Fig. 1: ACE2 expression is upregulated in intestinal cells response to amino acid deficiency.
figure 1

a CCD841 cells were incubated with control culture medium (Con) or essential amino acid (leucine, LEU; Valine, VAL; Isoleucine, ILE; Threonine, THR; Lysine, LYS; Tryptophan, TRP; Phenylalanine, PHE; Methionine, MET; Histidine, HIS) deprived culture medium for 48 h. ACE2 and p-EIF2A expression were analyzed by western blotting (left) and quantified by densitometric analysis (right). b, c 10-week-old male wild type mice were fed with control diet (NCD) or leucine deprivation diet (LDD) for 7 days. ACE2 mRNA and protein levels in colonic epithelial cells were analyzed by qRT-PCR and western blotting, respectively. Protein levels were quantified by densitometric analysis (right); A.U.: arbitrary unit. Data are expressed as the mean ± SEM (n = 5–6 per group, as indicated by scatter circles). *P < 0.05, **P < 0.01.
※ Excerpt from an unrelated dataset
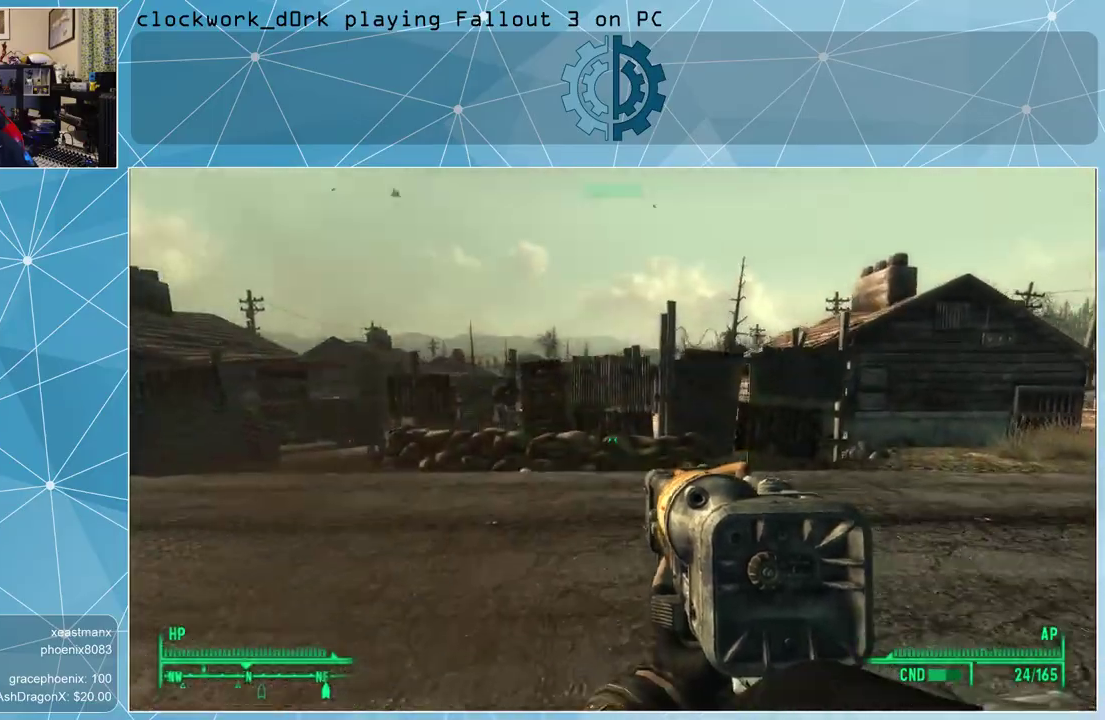
{"keys": ["a", "w"], "mouse": [], "events": [[300, "a", "down"]]}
Furthermore, as the main symptoms caused by SARS-CoV-2 are respiratory system disorders29, we also incubated human bronchial epithelial BEAS-2B cells in a medium either free of lysine. The mRNA and protein levels of ACE2 were increased upon lysine deprivation (Supplementary Fig. 6), suggesting that EAA deficiency may promote ACE2 expression in both IECs and respiratory epithelial cells.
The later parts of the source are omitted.